▸ **REQUIRED ACTION**
Could the entries below be retyped exactly and in full?

BEGIN

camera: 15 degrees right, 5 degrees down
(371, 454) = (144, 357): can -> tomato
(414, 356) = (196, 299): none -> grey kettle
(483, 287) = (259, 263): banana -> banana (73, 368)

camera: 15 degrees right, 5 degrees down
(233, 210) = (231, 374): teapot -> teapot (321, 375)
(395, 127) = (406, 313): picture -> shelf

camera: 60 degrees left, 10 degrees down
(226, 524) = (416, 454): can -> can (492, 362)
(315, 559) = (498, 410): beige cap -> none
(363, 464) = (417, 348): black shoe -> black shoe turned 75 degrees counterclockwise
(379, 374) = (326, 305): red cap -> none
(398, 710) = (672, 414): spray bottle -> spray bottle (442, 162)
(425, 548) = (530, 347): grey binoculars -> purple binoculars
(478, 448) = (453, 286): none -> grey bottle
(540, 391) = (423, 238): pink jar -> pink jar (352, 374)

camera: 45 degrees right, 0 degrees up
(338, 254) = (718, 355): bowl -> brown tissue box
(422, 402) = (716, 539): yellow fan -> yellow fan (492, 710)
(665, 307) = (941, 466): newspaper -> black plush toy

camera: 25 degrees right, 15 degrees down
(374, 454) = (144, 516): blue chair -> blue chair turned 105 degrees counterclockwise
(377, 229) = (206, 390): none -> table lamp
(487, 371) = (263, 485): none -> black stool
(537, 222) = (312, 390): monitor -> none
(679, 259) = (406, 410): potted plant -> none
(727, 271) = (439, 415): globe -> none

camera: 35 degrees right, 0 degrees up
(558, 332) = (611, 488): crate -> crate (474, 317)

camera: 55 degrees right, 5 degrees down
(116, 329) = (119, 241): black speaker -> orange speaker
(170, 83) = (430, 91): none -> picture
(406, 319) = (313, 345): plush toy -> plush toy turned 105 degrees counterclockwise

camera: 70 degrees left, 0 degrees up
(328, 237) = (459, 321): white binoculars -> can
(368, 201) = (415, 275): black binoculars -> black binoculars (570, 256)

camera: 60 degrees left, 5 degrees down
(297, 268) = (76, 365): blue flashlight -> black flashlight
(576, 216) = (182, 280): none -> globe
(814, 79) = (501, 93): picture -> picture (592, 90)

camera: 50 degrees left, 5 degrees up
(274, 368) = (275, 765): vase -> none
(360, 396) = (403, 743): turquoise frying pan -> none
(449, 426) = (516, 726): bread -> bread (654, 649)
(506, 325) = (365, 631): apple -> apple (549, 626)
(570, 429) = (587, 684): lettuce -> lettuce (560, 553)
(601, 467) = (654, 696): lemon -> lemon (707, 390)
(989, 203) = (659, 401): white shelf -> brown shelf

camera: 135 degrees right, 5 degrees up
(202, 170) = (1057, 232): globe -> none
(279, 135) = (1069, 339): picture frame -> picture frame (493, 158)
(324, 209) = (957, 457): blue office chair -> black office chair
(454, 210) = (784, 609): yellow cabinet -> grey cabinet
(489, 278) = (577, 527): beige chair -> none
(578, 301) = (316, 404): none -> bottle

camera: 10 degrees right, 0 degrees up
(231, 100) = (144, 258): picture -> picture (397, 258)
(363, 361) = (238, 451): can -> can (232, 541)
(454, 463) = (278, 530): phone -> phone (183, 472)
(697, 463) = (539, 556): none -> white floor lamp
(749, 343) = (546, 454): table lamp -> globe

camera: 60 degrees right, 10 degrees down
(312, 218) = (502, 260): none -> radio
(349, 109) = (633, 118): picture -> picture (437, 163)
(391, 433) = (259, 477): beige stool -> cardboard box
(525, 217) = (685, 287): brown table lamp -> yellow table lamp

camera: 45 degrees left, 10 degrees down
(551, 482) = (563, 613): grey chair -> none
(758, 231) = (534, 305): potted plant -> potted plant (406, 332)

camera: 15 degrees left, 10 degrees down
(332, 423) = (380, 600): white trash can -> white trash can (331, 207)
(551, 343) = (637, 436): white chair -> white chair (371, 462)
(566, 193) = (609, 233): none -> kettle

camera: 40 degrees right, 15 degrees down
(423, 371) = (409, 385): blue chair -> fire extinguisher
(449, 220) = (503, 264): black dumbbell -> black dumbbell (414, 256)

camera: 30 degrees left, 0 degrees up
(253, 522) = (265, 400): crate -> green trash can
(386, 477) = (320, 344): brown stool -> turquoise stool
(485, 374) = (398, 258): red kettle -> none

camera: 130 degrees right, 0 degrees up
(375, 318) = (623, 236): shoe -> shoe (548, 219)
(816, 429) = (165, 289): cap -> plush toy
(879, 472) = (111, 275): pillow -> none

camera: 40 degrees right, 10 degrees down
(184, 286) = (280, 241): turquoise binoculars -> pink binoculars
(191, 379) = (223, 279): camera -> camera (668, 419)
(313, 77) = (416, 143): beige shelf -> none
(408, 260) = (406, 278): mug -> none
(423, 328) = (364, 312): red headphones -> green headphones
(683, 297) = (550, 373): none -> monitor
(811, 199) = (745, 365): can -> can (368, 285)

END

▸ **YOUR SOLUTION**
camera: 15 degrees right, 5 degrees down
(371, 454) = (144, 357): can -> tomato
(414, 356) = (196, 299): none -> grey kettle
(483, 287) = (259, 263): banana -> banana (73, 368)

camera: 15 degrees right, 5 degrees down
(233, 210) = (231, 374): teapot -> teapot (321, 375)
(395, 127) = (406, 313): picture -> shelf

camera: 60 degrees left, 10 degrees down
(226, 524) = (416, 454): can -> can (492, 362)
(315, 559) = (498, 410): beige cap -> none
(363, 464) = (417, 348): black shoe -> black shoe turned 75 degrees counterclockwise
(379, 374) = (326, 305): red cap -> none
(398, 710) = (672, 414): spray bottle -> spray bottle (442, 162)
(425, 548) = (530, 347): grey binoculars -> purple binoculars
(478, 448) = (453, 286): none -> grey bottle
(540, 391) = (423, 238): pink jar -> pink jar (352, 374)

camera: 45 degrees right, 0 degrees up
(338, 254) = (718, 355): bowl -> brown tissue box
(422, 402) = (716, 539): yellow fan -> yellow fan (492, 710)
(665, 307) = (941, 466): newspaper -> black plush toy

camera: 25 degrees right, 15 degrees down
(374, 454) = (144, 516): blue chair -> blue chair turned 105 degrees counterclockwise
(377, 229) = (206, 390): none -> table lamp
(487, 371) = (263, 485): none -> black stool
(537, 222) = (312, 390): monitor -> none
(679, 259) = (406, 410): potted plant -> none
(727, 271) = (439, 415): globe -> none

camera: 35 degrees right, 0 degrees up
(558, 332) = (611, 488): crate -> crate (474, 317)

camera: 55 degrees right, 5 degrees down
(116, 329) = (119, 241): black speaker -> orange speaker
(170, 83) = (430, 91): none -> picture
(406, 319) = (313, 345): plush toy -> plush toy turned 105 degrees counterclockwise

camera: 70 degrees left, 0 degrees up
(328, 237) = (459, 321): white binoculars -> can
(368, 201) = (415, 275): black binoculars -> black binoculars (570, 256)

camera: 60 degrees left, 5 degrees down
(297, 268) = (76, 365): blue flashlight -> black flashlight
(576, 216) = (182, 280): none -> globe
(814, 79) = (501, 93): picture -> picture (592, 90)

camera: 50 degrees left, 5 degrees up
(274, 368) = (275, 765): vase -> none
(360, 396) = (403, 743): turquoise frying pan -> none
(449, 426) = (516, 726): bread -> bread (654, 649)
(506, 325) = (365, 631): apple -> apple (549, 626)
(570, 429) = (587, 684): lettuce -> lettuce (560, 553)
(601, 467) = (654, 696): lemon -> lemon (707, 390)
(989, 203) = (659, 401): white shelf -> brown shelf

camera: 135 degrees right, 5 degrees up
(202, 170) = (1057, 232): globe -> none
(279, 135) = (1069, 339): picture frame -> picture frame (493, 158)
(324, 209) = (957, 457): blue office chair -> black office chair
(454, 210) = (784, 609): yellow cabinet -> grey cabinet
(489, 278) = (577, 527): beige chair -> none
(578, 301) = (316, 404): none -> bottle

camera: 10 degrees right, 0 degrees up
(231, 100) = (144, 258): picture -> picture (397, 258)
(363, 361) = (238, 451): can -> can (232, 541)
(454, 463) = (278, 530): phone -> phone (183, 472)
(697, 463) = (539, 556): none -> white floor lamp
(749, 343) = (546, 454): table lamp -> globe

camera: 60 degrees right, 10 degrees down
(312, 218) = (502, 260): none -> radio
(349, 109) = (633, 118): picture -> picture (437, 163)
(391, 433) = (259, 477): beige stool -> cardboard box
(525, 217) = (685, 287): brown table lamp -> yellow table lamp

camera: 45 degrees left, 10 degrees down
(551, 482) = (563, 613): grey chair -> none
(758, 231) = (534, 305): potted plant -> potted plant (406, 332)

camera: 15 degrees left, 10 degrees down
(332, 423) = (380, 600): white trash can -> white trash can (331, 207)
(551, 343) = (637, 436): white chair -> white chair (371, 462)
(566, 193) = (609, 233): none -> kettle

camera: 40 degrees right, 15 degrees down
(423, 371) = (409, 385): blue chair -> fire extinguisher
(449, 220) = (503, 264): black dumbbell -> black dumbbell (414, 256)

camera: 30 degrees left, 0 degrees up
(253, 522) = (265, 400): crate -> green trash can
(386, 477) = (320, 344): brown stool -> turquoise stool
(485, 374) = (398, 258): red kettle -> none

camera: 130 degrees right, 0 degrees up
(375, 318) = (623, 236): shoe -> shoe (548, 219)
(816, 429) = (165, 289): cap -> plush toy
(879, 472) = (111, 275): pillow -> none

camera: 40 degrees right, 10 degrees down
(184, 286) = (280, 241): turquoise binoculars -> pink binoculars
(191, 379) = (223, 279): camera -> camera (668, 419)
(313, 77) = (416, 143): beige shelf -> none
(408, 260) = (406, 278): mug -> none
(423, 328) = (364, 312): red headphones -> green headphones
(683, 297) = (550, 373): none -> monitor
(811, 199) = (745, 365): can -> can (368, 285)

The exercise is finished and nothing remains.